● Problem to work on
When you find the line with "endometrial cancer (adenocarcinoma)" among the records below, reproduce it and each line after it exactly, ending with the line with "cells show medium".

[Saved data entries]
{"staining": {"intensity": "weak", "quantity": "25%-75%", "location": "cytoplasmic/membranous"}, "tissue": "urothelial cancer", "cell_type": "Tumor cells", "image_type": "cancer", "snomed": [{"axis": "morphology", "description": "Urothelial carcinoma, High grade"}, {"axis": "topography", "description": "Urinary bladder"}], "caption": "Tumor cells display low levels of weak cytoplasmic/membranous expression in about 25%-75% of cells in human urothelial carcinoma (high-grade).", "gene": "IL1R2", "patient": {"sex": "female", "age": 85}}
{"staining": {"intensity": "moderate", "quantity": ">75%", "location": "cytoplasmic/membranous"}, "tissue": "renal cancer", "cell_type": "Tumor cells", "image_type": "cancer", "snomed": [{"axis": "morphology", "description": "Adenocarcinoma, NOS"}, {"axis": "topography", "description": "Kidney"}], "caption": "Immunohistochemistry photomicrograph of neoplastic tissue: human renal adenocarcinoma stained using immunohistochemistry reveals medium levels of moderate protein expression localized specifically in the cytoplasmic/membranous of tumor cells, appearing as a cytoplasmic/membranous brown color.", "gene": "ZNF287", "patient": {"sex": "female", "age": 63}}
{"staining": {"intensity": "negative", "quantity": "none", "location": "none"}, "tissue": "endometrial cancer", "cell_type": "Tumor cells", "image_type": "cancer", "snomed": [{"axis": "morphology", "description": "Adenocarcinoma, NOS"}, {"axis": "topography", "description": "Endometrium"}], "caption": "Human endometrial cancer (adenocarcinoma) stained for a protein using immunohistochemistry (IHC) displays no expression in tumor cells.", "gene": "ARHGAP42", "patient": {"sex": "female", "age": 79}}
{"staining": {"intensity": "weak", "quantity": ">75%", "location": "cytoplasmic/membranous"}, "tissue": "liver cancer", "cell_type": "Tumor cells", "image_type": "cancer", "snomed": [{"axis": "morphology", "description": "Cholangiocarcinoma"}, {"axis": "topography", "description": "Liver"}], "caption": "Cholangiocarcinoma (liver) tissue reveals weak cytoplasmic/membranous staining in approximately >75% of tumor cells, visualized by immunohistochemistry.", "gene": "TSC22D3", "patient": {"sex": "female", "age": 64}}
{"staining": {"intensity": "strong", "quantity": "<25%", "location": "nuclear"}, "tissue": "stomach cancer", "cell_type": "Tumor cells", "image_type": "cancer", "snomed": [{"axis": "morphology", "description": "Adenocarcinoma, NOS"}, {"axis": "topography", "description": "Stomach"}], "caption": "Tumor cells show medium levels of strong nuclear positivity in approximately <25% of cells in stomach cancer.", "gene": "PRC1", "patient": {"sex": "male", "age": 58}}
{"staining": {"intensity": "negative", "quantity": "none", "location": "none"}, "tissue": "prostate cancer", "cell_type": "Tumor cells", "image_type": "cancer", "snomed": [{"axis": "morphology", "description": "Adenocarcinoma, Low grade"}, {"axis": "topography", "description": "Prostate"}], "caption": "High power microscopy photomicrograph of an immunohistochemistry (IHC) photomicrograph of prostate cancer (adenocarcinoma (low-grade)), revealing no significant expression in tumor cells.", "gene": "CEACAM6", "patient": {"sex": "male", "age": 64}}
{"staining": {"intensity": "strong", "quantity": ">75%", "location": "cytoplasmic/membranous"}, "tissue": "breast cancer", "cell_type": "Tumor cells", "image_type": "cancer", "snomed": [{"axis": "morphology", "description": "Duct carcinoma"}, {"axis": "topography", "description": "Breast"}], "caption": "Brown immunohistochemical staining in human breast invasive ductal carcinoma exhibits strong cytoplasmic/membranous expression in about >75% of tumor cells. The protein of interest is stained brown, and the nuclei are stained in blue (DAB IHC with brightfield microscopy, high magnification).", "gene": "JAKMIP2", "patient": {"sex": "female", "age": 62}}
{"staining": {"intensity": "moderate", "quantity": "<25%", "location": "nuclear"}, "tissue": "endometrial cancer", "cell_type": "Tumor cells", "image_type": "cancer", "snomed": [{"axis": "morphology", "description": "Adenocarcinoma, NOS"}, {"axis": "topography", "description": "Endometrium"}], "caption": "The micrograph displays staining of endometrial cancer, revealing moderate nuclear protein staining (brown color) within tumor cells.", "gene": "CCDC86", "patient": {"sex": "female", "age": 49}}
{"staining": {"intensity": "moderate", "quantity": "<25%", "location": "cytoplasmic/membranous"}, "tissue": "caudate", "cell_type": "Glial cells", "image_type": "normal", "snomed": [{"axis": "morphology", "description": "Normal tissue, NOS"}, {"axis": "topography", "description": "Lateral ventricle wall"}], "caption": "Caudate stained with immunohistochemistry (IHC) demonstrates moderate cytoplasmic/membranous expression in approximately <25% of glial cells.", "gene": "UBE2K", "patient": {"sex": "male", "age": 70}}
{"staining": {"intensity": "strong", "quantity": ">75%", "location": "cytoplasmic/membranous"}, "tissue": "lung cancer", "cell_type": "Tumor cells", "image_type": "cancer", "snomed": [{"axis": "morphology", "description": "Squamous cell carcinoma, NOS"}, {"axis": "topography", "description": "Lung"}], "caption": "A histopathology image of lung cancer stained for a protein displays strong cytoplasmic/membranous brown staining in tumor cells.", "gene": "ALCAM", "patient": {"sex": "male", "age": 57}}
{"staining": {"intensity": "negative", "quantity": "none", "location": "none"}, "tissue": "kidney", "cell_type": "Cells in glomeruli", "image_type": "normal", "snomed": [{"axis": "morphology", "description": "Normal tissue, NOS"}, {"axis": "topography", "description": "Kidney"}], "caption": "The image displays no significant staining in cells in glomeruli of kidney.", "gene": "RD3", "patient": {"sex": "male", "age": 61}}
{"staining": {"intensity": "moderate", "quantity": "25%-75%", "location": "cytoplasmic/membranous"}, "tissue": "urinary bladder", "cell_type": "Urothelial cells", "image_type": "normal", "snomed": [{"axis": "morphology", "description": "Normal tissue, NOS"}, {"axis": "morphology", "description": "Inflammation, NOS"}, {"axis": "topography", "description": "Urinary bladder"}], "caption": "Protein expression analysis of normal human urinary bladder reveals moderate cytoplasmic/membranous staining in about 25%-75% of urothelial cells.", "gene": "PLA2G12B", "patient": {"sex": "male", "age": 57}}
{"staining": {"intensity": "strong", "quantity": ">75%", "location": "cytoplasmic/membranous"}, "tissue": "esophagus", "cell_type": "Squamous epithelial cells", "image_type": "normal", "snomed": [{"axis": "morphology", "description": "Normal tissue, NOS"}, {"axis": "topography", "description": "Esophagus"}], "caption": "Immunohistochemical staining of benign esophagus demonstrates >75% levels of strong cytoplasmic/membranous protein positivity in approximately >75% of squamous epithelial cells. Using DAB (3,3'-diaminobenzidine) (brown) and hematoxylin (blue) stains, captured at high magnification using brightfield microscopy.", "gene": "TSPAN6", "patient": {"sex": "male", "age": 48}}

● Solution
{"staining": {"intensity": "negative", "quantity": "none", "location": "none"}, "tissue": "endometrial cancer", "cell_type": "Tumor cells", "image_type": "cancer", "snomed": [{"axis": "morphology", "description": "Adenocarcinoma, NOS"}, {"axis": "topography", "description": "Endometrium"}], "caption": "Human endometrial cancer (adenocarcinoma) stained for a protein using immunohistochemistry (IHC) displays no expression in tumor cells.", "gene": "ARHGAP42", "patient": {"sex": "female", "age": 79}}
{"staining": {"intensity": "weak", "quantity": ">75%", "location": "cytoplasmic/membranous"}, "tissue": "liver cancer", "cell_type": "Tumor cells", "image_type": "cancer", "snomed": [{"axis": "morphology", "description": "Cholangiocarcinoma"}, {"axis": "topography", "description": "Liver"}], "caption": "Cholangiocarcinoma (liver) tissue reveals weak cytoplasmic/membranous staining in approximately >75% of tumor cells, visualized by immunohistochemistry.", "gene": "TSC22D3", "patient": {"sex": "female", "age": 64}}
{"staining": {"intensity": "strong", "quantity": "<25%", "location": "nuclear"}, "tissue": "stomach cancer", "cell_type": "Tumor cells", "image_type": "cancer", "snomed": [{"axis": "morphology", "description": "Adenocarcinoma, NOS"}, {"axis": "topography", "description": "Stomach"}], "caption": "Tumor cells show medium levels of strong nuclear positivity in approximately <25% of cells in stomach cancer.", "gene": "PRC1", "patient": {"sex": "male", "age": 58}}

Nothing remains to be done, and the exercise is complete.